• Data records:
----------------
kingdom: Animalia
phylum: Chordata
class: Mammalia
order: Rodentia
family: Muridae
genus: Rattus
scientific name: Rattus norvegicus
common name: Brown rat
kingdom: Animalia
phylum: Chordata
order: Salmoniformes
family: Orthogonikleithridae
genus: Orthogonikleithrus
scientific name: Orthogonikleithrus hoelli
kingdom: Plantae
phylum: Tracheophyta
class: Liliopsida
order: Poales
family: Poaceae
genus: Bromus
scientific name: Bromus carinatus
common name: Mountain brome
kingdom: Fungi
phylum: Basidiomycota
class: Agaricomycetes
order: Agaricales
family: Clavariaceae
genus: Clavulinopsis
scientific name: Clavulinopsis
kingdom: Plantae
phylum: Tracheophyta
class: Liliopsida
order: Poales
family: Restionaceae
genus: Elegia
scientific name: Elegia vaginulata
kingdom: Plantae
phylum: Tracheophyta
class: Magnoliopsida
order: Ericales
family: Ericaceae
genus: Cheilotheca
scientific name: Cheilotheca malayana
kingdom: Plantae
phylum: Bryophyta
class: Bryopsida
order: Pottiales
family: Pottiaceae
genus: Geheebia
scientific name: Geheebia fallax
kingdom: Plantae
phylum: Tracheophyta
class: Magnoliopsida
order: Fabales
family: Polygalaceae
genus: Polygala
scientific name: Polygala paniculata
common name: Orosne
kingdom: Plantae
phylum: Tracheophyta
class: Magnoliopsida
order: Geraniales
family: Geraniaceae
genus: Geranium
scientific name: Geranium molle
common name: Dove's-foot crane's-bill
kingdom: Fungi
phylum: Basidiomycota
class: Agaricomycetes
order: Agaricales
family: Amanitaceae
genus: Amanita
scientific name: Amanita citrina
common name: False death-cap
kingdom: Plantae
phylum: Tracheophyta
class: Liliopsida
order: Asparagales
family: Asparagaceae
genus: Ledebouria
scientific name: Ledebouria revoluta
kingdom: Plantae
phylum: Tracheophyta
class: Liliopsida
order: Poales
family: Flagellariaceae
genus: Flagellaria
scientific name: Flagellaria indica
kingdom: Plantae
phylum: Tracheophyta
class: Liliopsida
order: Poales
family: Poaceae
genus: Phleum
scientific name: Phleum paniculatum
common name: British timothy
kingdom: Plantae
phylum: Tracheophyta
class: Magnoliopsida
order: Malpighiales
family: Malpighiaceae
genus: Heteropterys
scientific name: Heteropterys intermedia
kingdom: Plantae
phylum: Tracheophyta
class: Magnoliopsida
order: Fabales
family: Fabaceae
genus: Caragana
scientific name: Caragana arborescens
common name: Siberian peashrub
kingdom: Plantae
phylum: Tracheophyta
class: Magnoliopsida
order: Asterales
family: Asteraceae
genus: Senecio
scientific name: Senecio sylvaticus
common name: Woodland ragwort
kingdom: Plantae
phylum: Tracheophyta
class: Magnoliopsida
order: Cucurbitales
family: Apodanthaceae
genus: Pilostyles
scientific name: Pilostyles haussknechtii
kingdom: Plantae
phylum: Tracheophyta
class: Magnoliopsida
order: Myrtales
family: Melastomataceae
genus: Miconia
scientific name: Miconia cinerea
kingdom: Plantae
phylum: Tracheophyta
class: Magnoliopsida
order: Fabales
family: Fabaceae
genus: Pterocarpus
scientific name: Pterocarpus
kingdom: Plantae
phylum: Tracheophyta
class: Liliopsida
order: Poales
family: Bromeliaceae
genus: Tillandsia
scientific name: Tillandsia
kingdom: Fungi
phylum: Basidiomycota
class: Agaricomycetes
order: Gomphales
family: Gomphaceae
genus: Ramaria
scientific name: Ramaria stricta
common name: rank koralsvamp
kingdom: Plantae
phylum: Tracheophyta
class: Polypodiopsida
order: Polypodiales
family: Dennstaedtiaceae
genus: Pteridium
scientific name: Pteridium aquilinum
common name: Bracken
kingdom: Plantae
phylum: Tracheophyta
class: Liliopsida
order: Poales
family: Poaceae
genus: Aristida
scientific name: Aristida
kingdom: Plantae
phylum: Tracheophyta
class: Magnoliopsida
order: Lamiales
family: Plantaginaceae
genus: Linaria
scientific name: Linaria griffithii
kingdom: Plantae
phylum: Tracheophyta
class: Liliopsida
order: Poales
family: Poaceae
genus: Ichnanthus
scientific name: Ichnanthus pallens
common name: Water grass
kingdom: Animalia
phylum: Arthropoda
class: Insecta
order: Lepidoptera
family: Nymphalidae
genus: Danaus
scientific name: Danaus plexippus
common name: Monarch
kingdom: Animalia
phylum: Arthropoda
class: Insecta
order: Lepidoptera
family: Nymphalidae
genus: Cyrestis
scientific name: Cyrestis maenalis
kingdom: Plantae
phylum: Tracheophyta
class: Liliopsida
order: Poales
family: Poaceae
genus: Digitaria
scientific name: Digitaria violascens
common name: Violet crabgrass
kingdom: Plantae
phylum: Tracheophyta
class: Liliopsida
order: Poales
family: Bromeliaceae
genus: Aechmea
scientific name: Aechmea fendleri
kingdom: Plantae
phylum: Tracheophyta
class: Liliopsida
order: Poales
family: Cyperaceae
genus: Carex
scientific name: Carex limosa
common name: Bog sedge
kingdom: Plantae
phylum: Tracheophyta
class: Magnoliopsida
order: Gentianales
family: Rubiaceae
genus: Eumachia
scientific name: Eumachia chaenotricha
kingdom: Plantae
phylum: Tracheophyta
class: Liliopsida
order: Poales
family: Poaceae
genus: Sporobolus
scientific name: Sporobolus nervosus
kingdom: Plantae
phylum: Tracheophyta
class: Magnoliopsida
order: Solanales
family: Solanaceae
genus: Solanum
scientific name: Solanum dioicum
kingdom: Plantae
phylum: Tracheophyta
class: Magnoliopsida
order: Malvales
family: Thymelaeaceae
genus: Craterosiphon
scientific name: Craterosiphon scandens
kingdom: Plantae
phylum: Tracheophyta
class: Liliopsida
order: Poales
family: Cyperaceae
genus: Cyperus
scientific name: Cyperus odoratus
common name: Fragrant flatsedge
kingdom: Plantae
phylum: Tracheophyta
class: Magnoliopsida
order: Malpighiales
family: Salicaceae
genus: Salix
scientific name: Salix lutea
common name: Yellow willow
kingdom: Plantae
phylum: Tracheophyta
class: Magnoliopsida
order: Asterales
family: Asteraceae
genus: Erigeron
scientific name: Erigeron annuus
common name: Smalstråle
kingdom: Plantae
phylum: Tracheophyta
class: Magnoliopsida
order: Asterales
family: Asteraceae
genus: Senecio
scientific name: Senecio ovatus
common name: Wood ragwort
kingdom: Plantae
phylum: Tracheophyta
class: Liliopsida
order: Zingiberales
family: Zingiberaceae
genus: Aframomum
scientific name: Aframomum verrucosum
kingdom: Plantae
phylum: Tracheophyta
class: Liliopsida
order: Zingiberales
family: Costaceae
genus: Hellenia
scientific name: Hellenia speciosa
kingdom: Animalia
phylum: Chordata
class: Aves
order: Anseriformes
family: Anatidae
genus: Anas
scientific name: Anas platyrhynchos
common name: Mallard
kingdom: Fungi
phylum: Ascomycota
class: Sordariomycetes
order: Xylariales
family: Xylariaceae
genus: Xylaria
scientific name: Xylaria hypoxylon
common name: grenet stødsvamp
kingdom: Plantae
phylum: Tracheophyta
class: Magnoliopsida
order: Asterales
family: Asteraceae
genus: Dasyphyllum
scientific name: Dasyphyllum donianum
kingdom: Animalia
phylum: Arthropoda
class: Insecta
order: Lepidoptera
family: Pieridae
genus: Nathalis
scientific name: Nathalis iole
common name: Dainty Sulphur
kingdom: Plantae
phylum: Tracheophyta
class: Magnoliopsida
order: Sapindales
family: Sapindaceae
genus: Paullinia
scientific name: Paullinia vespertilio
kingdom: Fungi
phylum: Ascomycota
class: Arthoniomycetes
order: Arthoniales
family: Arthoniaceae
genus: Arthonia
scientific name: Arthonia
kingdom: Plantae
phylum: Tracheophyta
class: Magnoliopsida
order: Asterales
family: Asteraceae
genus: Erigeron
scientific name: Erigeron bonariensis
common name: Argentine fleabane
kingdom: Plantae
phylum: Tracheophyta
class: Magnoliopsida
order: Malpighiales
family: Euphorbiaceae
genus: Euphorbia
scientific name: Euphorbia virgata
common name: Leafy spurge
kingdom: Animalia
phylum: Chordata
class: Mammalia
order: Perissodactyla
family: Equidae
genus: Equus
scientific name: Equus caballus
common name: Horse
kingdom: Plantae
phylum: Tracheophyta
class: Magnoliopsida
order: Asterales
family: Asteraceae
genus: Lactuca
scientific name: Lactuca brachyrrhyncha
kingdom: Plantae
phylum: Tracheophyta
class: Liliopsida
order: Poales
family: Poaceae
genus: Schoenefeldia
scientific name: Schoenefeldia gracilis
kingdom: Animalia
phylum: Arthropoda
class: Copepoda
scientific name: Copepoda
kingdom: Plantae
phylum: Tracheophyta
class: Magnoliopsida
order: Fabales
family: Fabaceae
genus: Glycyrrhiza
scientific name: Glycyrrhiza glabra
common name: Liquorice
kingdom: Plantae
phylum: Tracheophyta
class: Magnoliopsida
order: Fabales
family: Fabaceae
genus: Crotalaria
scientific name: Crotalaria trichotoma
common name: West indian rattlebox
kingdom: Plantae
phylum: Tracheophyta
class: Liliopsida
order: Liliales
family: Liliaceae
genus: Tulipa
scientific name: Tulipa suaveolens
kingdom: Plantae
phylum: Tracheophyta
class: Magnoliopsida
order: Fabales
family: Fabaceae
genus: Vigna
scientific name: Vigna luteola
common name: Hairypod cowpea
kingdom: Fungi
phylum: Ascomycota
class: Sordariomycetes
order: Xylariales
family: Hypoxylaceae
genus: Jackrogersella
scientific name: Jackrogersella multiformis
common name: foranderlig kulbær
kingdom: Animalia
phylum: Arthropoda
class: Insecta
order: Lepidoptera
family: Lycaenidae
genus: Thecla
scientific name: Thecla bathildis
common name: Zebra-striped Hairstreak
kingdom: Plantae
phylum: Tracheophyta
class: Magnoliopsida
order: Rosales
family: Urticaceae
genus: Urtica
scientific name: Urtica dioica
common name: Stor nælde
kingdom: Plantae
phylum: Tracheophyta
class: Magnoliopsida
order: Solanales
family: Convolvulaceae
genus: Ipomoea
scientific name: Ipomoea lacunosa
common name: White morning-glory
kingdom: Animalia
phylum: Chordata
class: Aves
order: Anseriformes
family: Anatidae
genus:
----------------
• EXERCISE GOAL: From the items above, pull out every line that contains the string "Erigeron". Case counts.

• FULL SOLUTION:
genus: Erigeron
scientific name: Erigeron annuus
genus: Erigeron
scientific name: Erigeron bonariensis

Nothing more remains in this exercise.